No art skills required: This robotic spray can paints giant murals

Robots have skills that range from cooking, cleaning, and driving, to health care and surgical practice — and now they’re painting giant artistic murals.

Researchers from Dartmouth University have developed a “smart” spray paint can that can recreate photos as large-scale murals.

The technique, a collaboration between ETH Zurich, Disney Research Zurich, Dartmouth College and Columbia University, employs computer tech that spray paints a photo, and can be used in digital fabrication, digital and visual arts.

The “smart” spray can system builds on computer-aided painting, which originated in the early 1960s. While spray paint is pretty easy to use, even skilled artists find it difficult to cover large surfaces to create giant murals.

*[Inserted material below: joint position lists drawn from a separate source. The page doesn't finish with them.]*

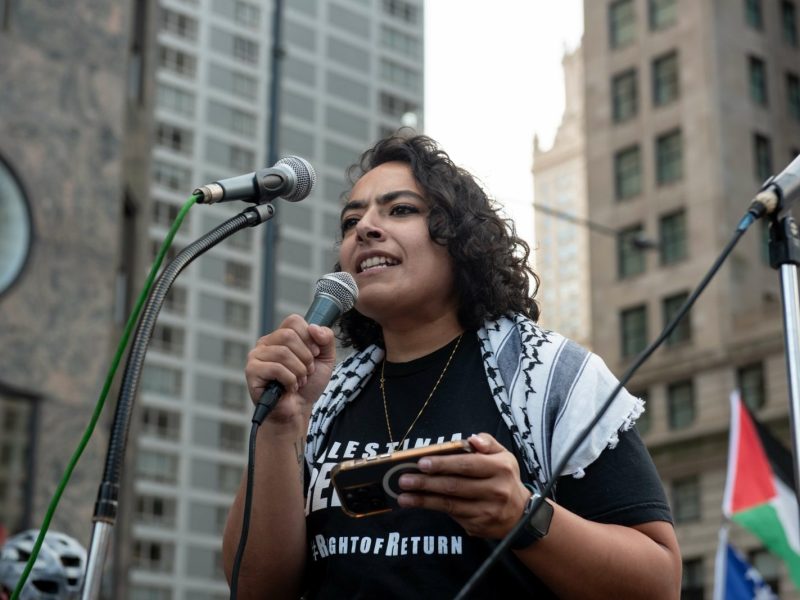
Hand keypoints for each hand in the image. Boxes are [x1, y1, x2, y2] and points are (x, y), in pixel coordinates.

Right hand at [244, 314, 335, 425]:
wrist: (298, 410)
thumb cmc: (308, 384)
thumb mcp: (325, 359)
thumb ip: (326, 338)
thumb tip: (314, 327)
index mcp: (281, 336)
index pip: (294, 321)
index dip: (309, 337)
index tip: (314, 354)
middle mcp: (266, 342)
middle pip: (288, 335)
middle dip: (305, 357)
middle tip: (307, 371)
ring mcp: (257, 356)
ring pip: (283, 352)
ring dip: (299, 371)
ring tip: (299, 381)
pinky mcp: (252, 371)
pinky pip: (276, 368)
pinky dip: (290, 380)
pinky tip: (289, 388)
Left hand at [396, 433, 531, 538]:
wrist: (521, 515)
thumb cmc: (504, 478)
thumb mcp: (503, 456)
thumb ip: (487, 443)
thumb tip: (471, 439)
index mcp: (501, 468)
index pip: (467, 465)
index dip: (443, 464)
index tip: (422, 463)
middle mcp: (495, 490)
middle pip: (454, 486)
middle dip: (426, 483)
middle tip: (404, 480)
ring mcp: (487, 511)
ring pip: (450, 504)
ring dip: (423, 500)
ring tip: (403, 496)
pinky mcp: (479, 526)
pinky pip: (452, 515)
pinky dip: (433, 508)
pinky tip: (417, 503)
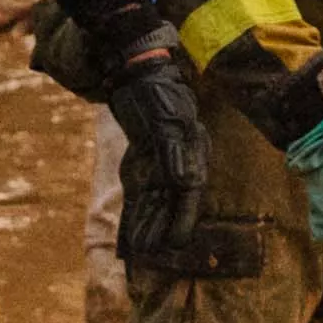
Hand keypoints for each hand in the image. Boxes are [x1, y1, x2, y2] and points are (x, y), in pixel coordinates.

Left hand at [106, 50, 214, 276]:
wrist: (134, 67)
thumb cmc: (154, 89)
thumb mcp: (165, 119)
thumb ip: (175, 151)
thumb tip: (185, 183)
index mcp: (192, 150)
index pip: (190, 193)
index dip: (184, 219)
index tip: (177, 243)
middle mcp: (180, 159)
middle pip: (172, 201)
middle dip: (162, 227)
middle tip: (152, 254)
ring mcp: (161, 160)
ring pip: (156, 200)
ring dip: (148, 224)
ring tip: (140, 249)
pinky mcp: (144, 158)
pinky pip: (141, 190)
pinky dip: (137, 209)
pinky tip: (131, 227)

'Smart' paint spray can robotically reproduces photographs as large-scale murals. (Image Credit: Wojciech Jarosz)
The left top image is the original. The bottom image was reproduced by the robotic spray can.(Image Credit: Wojciech Jarosz)

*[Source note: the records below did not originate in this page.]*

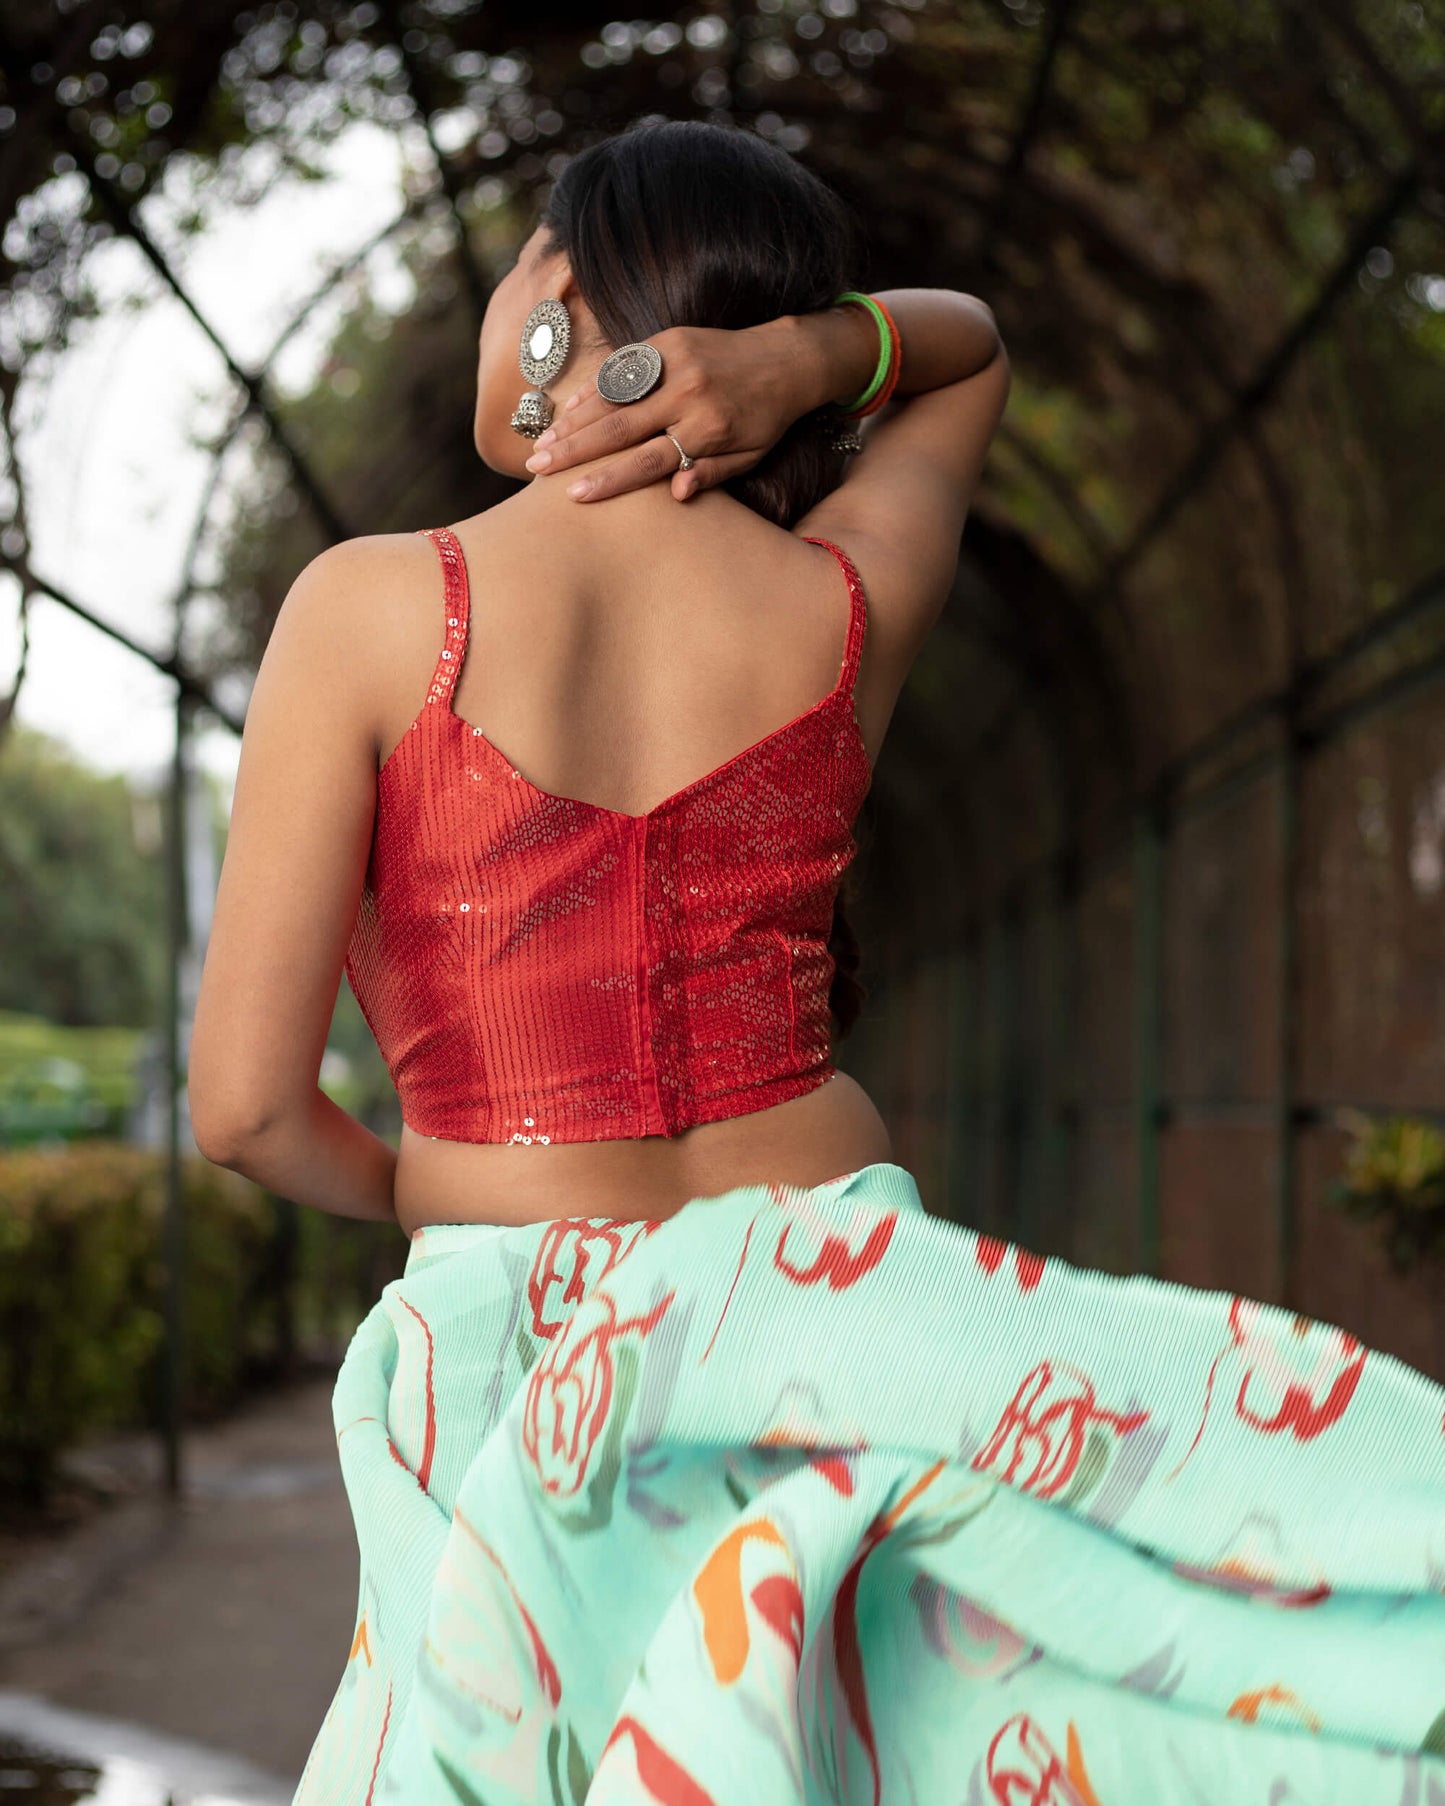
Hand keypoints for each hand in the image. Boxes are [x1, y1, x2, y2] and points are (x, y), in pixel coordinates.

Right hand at [521, 320, 809, 502]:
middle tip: (538, 467)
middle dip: (574, 449)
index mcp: (707, 428)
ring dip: (574, 420)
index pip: (648, 460)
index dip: (609, 479)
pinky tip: (568, 409)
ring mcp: (675, 362)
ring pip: (614, 395)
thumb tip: (674, 493)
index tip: (574, 495)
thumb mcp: (749, 456)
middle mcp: (687, 393)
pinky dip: (594, 388)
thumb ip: (711, 474)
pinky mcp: (668, 340)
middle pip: (620, 427)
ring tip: (543, 442)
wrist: (785, 358)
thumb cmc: (765, 418)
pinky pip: (623, 368)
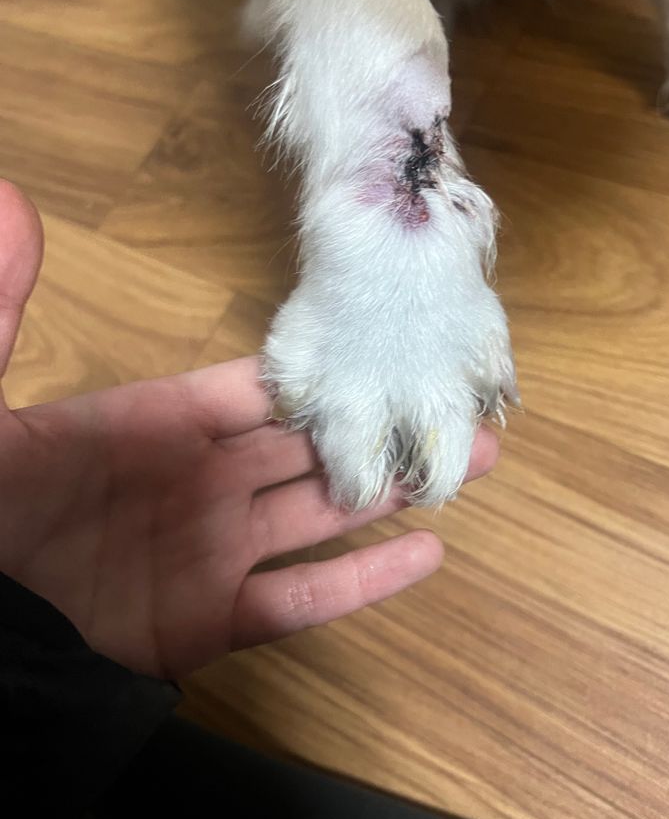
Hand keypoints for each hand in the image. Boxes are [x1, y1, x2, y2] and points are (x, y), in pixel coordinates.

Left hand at [0, 182, 497, 677]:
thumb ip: (3, 306)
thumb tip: (8, 198)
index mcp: (157, 424)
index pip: (255, 386)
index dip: (320, 366)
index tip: (388, 339)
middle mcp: (202, 480)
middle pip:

The computer-aided system uses an ordinary paint spray can and tracks the can’s position in relation to the wall or canvas. Then it recognizes what image it “wants” to paint. It is the human that waves the pre-programmed spray can around the canvas, but it’s the system that automatically operates the spray on/off button in order to reproduce the specific image as a spray painting.

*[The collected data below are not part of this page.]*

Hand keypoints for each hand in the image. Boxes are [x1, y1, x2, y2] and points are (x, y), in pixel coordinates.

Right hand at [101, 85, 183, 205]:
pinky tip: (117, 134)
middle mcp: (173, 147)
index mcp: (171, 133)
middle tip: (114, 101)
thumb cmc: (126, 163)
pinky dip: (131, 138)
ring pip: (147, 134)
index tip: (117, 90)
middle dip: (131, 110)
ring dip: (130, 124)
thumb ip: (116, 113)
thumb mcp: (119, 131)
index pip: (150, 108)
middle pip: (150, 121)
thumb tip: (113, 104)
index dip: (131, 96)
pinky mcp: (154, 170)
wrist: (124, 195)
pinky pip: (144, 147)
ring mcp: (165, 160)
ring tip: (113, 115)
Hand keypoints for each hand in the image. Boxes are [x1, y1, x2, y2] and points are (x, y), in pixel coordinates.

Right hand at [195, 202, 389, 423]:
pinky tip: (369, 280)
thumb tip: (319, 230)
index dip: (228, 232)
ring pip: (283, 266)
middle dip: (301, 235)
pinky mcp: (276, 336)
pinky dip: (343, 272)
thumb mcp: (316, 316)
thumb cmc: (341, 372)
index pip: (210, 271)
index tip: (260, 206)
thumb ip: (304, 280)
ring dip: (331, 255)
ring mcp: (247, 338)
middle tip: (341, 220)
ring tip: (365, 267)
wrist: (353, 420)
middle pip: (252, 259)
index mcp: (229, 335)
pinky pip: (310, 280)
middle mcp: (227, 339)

The researchers’ prototype is quick and lightweight and includes two webcams and QR-coded cubes for tracking, as well as a small actuation device for the spray can, attached via 3D-printed mount.

Paint commands are relayed using a radio that’s directly connected to a servo-motor operating the spray nozzle. The real-time algorithm determines the optimal amount of paint of the current color to spray at the spray can’s tracked location on a nearby computer.

In reality, the painter doesn’t even need to know what the image was beforehand because the painting will reveal itself as he or she waves the can around.

“Typically, computationally-assisted painting methods are restricted to the computer,” said Wojciech Jarosz, an assistant professor of computer science at Dartmouth who previously was a senior research scientist at Disney Research Zurich. “In this research, we show that by combining computer graphics and computer vision techniques, we can bring such assistance technology to the physical world even for this very traditional painting medium, creating a somewhat unconventional form of digital fabrication. Our assistive approach is like a modern take on ‘paint by numbers’ for spray painting. Most importantly, we wanted to maintain the aesthetic aspects of physical spray painting and the tactile experience of holding and waving a physical spray can while enabling unskilled users to create a physical piece of art.”

The researchers tested the automated painting system on large sheets of paper the size of giant murals. Currently the technique can only be used on flat surfaces, but the researchers believe that future work may include enabling it to be used on more complicated surfaces.